Lo primero que plantea un autorretrato al espectador es la cuestión de la identidad: ¿a quién pertenece la imagen que contemplamos? ¿Quién es la persona que nos mira desde el otro lado? ¿Cómo se presenta? ¿Cómo se mira y nos mira? En resumen, ¿quién y cómo es? En segundo lugar, desde el punto de vista del que mira, el autorretrato se convierte en ocasiones en un objeto hipnótico. El espectador comienza por mirar los ojos que le observan sin pestañear (¿por qué me observan tan fijamente?), y se queda atado a la imagen contemplada, a sus ojos, buscando en el fondo de su mirada a la persona que hay detrás de la representación. Su forma de presentarse condiciona o influye en la manera como lo vemos. Nos provoca reacciones de cercanía o distancia, de empatía, simpatía u hostilidad.

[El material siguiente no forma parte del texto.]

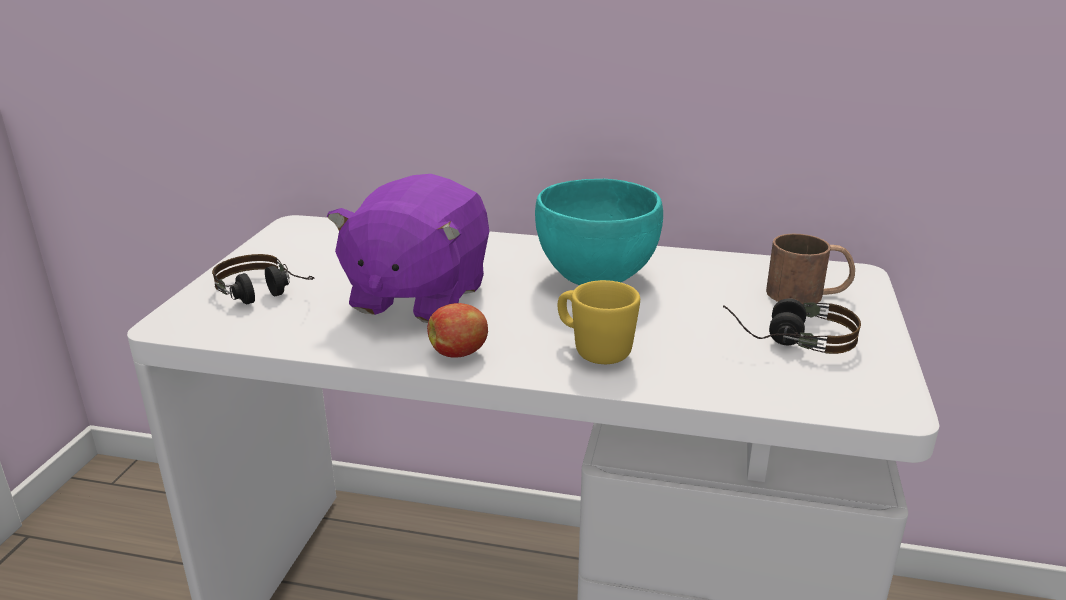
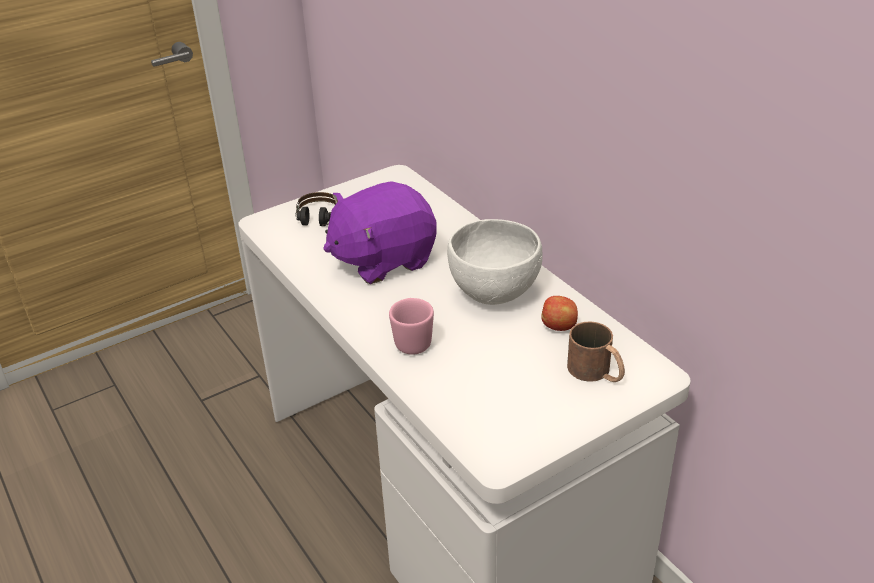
camera: 45 degrees right, 10 degrees up
(459, 353) = (350, 306): apple -> apple (559, 326)
(593, 350) = (412, 340): yellow mug -> pink mug
(596, 277) = (493, 293): turquoise bowl -> white bowl
(788, 339) = (524, 393): headphones -> none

Por último, un autorretrato favorece, propicia o provoca un diálogo íntimo en el espectador por la figura interpuesta del autorretratista: observándolo buscamos al otro y a los otros que hay en nosotros mismos. En esos casos, el autorretrato es una suerte de espejo oblicuo, pues el espectador acaba buscando o sondeando de manera imaginaria una parte de su identidad o uno de sus varios, posibles y desconocidos yos, a través de los rostros ajenos, como un ejemplo más de la plural condición humana, que nos une fraternalmente a todos con todos.